NFT protocol OMNI experienced a hack where 1,300 ETH in internal testing funds stolen.
The attacker carried out a reentrancy attack.
The NFT space continues to be a prime target for bad actors.
No real funds were stolen, as the attacker only stole 1,300 ETH in internal testing funds.
The incident took place on July 10.
OMNI was quick to point out that the protocol was still in the beta phase and that it was just the internal testing funds that were affected. The team has suspended the protocol and is currently investigating the cause of the attack.

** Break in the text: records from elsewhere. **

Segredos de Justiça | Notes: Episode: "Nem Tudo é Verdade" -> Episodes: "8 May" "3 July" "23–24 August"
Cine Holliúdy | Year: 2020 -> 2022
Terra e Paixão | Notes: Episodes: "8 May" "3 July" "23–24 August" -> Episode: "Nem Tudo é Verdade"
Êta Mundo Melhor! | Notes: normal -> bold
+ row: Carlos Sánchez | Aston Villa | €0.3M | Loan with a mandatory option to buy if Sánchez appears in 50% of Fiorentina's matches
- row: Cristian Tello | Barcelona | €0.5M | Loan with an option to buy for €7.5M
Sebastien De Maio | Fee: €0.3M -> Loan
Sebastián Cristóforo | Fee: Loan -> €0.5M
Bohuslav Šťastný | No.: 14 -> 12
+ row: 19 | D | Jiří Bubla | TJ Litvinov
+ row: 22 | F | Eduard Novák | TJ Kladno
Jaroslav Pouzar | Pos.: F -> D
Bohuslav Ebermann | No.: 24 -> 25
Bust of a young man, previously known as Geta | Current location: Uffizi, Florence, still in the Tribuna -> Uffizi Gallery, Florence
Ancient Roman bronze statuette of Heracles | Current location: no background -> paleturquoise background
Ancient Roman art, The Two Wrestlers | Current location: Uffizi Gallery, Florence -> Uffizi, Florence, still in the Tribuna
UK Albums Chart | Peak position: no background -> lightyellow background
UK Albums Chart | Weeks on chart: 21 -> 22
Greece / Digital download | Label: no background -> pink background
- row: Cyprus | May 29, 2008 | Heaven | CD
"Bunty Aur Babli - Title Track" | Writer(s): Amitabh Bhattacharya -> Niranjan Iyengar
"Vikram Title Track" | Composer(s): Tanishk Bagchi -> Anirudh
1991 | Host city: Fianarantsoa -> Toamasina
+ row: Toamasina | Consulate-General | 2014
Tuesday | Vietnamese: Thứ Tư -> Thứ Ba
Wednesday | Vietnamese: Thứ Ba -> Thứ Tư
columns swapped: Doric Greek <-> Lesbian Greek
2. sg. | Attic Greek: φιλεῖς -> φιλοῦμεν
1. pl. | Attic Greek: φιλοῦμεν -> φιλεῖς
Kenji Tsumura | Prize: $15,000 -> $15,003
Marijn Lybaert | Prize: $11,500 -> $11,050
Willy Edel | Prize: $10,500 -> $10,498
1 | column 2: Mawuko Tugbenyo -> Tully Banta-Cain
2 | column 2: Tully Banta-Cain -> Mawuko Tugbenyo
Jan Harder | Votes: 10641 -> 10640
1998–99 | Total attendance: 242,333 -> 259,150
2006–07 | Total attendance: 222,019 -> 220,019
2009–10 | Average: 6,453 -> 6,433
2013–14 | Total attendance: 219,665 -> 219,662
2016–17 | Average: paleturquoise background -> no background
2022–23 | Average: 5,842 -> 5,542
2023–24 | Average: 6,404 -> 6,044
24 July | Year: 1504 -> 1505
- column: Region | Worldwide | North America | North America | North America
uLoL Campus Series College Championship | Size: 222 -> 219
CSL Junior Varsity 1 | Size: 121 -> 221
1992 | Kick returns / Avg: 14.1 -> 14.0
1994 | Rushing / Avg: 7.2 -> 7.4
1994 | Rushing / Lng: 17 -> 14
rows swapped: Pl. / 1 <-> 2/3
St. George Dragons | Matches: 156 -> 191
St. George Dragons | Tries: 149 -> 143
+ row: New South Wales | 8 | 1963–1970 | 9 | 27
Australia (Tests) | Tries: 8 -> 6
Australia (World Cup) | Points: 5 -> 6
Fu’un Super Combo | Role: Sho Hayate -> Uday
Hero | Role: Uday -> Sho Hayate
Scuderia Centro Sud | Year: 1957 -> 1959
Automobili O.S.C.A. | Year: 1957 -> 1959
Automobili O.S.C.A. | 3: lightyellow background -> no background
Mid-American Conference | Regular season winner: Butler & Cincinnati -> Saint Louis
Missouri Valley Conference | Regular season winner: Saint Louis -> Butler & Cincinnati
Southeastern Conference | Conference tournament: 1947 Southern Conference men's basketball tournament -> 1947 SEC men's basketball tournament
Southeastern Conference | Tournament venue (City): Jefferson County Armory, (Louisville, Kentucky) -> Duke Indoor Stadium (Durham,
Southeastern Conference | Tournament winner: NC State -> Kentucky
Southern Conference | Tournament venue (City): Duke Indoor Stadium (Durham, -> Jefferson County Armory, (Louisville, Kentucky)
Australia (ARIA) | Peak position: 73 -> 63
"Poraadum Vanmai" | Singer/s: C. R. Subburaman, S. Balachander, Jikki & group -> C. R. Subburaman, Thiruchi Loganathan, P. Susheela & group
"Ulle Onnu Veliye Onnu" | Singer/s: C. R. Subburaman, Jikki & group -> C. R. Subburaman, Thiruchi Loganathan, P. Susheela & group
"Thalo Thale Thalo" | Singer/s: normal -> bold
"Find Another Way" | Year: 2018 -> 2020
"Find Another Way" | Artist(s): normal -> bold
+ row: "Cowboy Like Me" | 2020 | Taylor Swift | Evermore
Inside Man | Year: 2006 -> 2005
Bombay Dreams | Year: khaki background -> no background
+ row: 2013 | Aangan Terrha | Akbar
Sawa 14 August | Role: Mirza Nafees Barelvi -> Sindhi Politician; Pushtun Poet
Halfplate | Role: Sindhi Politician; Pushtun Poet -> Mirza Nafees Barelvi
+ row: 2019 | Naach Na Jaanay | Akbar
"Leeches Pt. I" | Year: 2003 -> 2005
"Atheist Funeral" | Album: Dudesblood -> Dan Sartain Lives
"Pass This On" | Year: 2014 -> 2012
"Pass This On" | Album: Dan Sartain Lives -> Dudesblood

PeckShield later said that it seemed to be a reentrancy-related hack.
Crypto security firm BlockSec later elaborated on the hack, saying that the attack on the protocol is “due to the old-school reentrancy of onERC721Received.” It also later highlighted the vulnerabilities in the smart contracts, showing that the attacker used NFTs to borrow ETH. The borrowed ETH was turned into bad debt that didn’t require paying.
The team hasn’t yet offered a thorough postmortem on the attack, which usually follows an attack. They are fortunate in that only internal testing funds were stolen. The DeFi and NFT space has been subject to several attacks, with bad actors making away with hundreds of millions of dollars.
OMNI is an NFT financialization protocol that is an NFT money market, offering lending and borrowing services. Users can lend NFTs and other ERC-20 tokens to earn interest on them. The assets can also be used as collateral for borrowing assets.